- **EXTRAIT FOURNI**:
Aux prises avec un déficit énorme, le gouvernement Legault a prévenu que les ministères devront se serrer la ceinture. Mais jusqu’à maintenant, il a fait chou blanc avec ses promesses de réduction de la fonction publique.

(Québec) Dès sa fondation et son mariage avec l’Action démocratique du Québec, le parti de François Legault a fait du dégraissage de l’État l’un de ses mantras. Or, la fonction publique a grossi sous la gouverne de la Coalition avenir Québec (CAQ).

Pas moins de 10 000 fonctionnaires en équivalent temps complet (ETC) se sont ajoutés aux effectifs des ministères et des organismes depuis son arrivée au pouvoir en 2018. C’est un bond de 14,4 %.

Par fonctionnaires, on entend le personnel assujetti à la Loi sur la fonction publique. Cela exclut les employés des réseaux de la santé et de l’éducation, par exemple.

François Legault avait promis tout le contraire. Lors de sa première élection comme chef caquiste en 2012, il promettait de supprimer 7000 postes. Comment ? Par attrition, donc à la faveur de départs à la retraite, et grâce à un programme de départs volontaires.

- **DONNÉES EXTRAITES**:
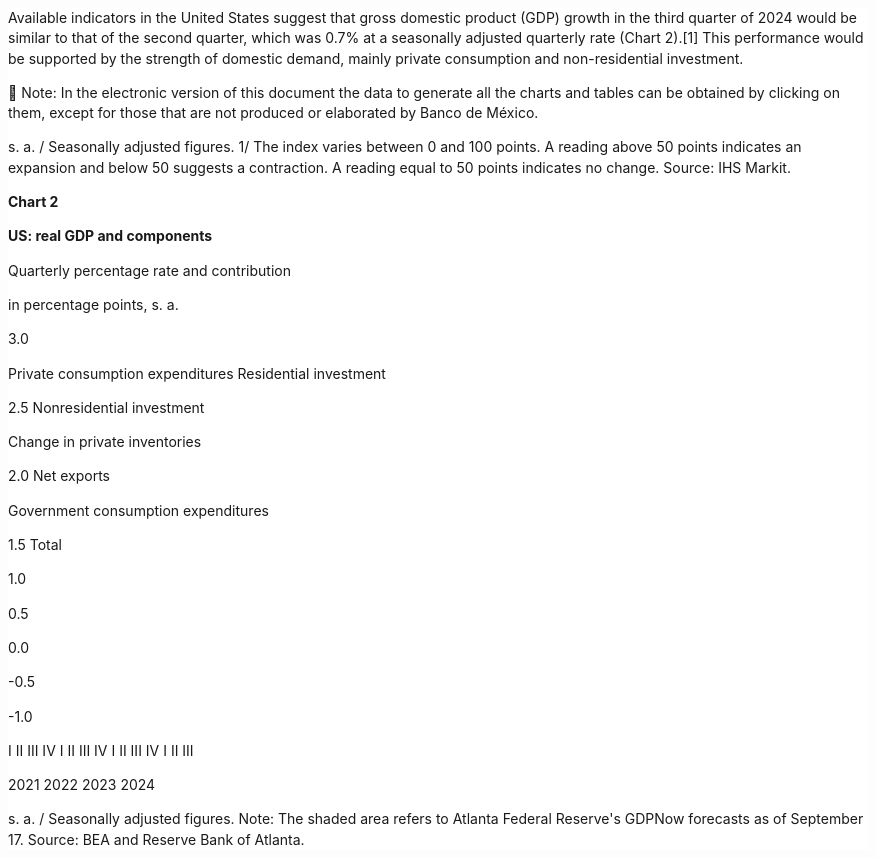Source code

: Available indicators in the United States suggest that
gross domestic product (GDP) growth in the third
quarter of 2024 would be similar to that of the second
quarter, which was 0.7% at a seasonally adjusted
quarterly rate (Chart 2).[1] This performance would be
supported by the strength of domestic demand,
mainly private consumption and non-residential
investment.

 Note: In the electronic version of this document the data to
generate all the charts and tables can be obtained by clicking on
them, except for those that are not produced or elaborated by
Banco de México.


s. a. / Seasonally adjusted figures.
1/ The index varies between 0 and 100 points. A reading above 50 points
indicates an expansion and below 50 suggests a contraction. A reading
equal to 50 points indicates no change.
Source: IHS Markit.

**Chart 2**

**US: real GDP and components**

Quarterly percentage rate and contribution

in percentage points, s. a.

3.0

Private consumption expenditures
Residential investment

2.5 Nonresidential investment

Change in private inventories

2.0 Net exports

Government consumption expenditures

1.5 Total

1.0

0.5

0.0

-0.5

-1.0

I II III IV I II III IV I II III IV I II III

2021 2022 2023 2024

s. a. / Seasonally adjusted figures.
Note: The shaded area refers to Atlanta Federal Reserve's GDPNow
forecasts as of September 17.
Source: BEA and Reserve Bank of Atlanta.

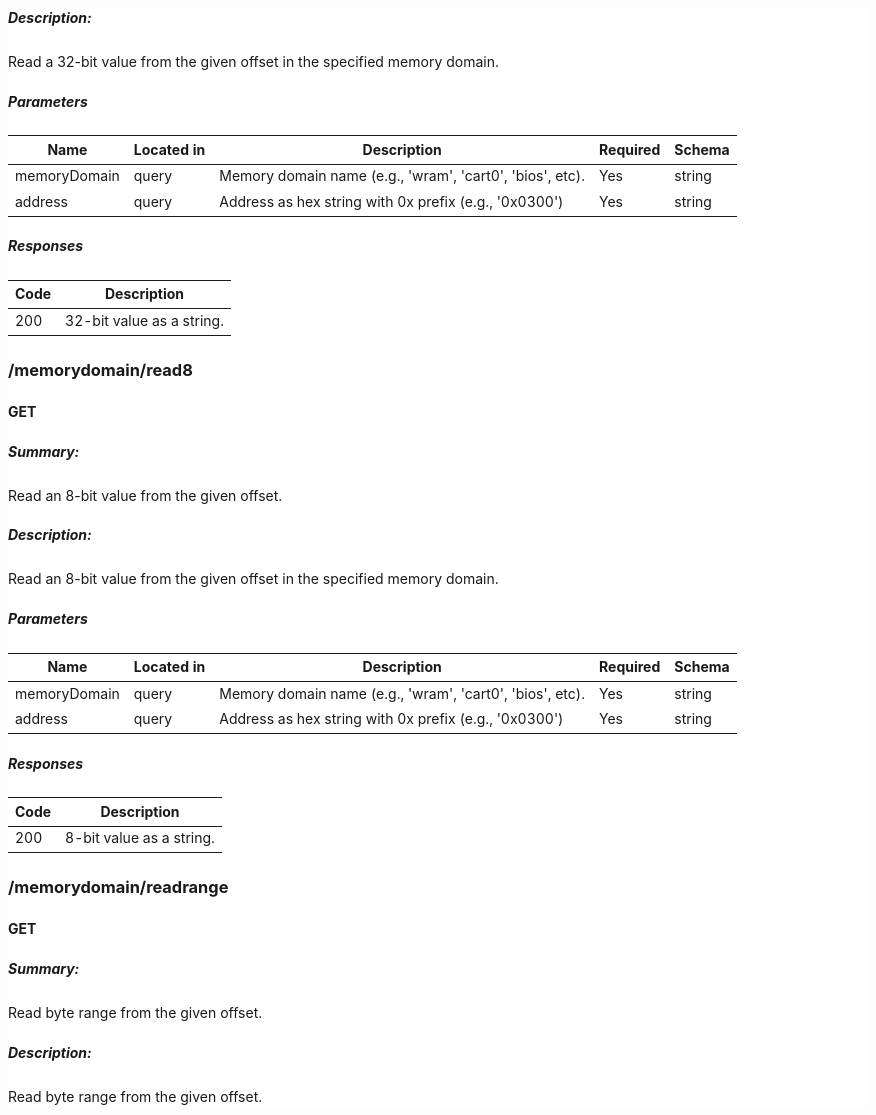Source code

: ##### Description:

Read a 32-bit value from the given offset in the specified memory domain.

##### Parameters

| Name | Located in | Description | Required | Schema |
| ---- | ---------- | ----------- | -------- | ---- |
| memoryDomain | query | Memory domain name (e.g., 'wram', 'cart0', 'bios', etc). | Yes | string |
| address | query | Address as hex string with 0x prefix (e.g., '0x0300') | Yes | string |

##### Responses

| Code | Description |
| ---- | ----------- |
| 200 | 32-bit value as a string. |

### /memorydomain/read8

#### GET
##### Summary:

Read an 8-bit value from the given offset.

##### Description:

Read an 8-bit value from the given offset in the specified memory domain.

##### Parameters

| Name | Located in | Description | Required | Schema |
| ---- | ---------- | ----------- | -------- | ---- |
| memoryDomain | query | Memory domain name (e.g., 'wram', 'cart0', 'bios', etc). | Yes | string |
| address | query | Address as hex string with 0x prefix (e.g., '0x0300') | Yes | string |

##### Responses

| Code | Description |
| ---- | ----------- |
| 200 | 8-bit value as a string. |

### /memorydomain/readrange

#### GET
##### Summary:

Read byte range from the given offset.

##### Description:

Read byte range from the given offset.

- **EXERCICE**:
Répondez aux questions suivantes à partir de l'extrait fourni :
1. Combien de fonctionnaires en équivalent temps complet se sont ajoutés depuis 2018, et quelle hausse en pourcentage cela représente-t-il ?
2. Quels employés la notion de fonctionnaires exclut-elle, selon les exemples cités ?
3. Combien de postes François Legault promettait-il de supprimer en 2012, et par quels moyens ?
Répondez en vous fondant uniquement sur l'extrait fourni.

- **RÉPONSE RÉDIGÉE**:
1. Pas moins de 10 000 fonctionnaires en équivalent temps complet se sont ajoutés, soit un bond de 14,4 %.
2. Elle exclut par exemple les employés des réseaux de la santé et de l'éducation.
3. Il promettait de supprimer 7000 postes, par attrition, à la faveur de départs à la retraite, et grâce à un programme de départs volontaires.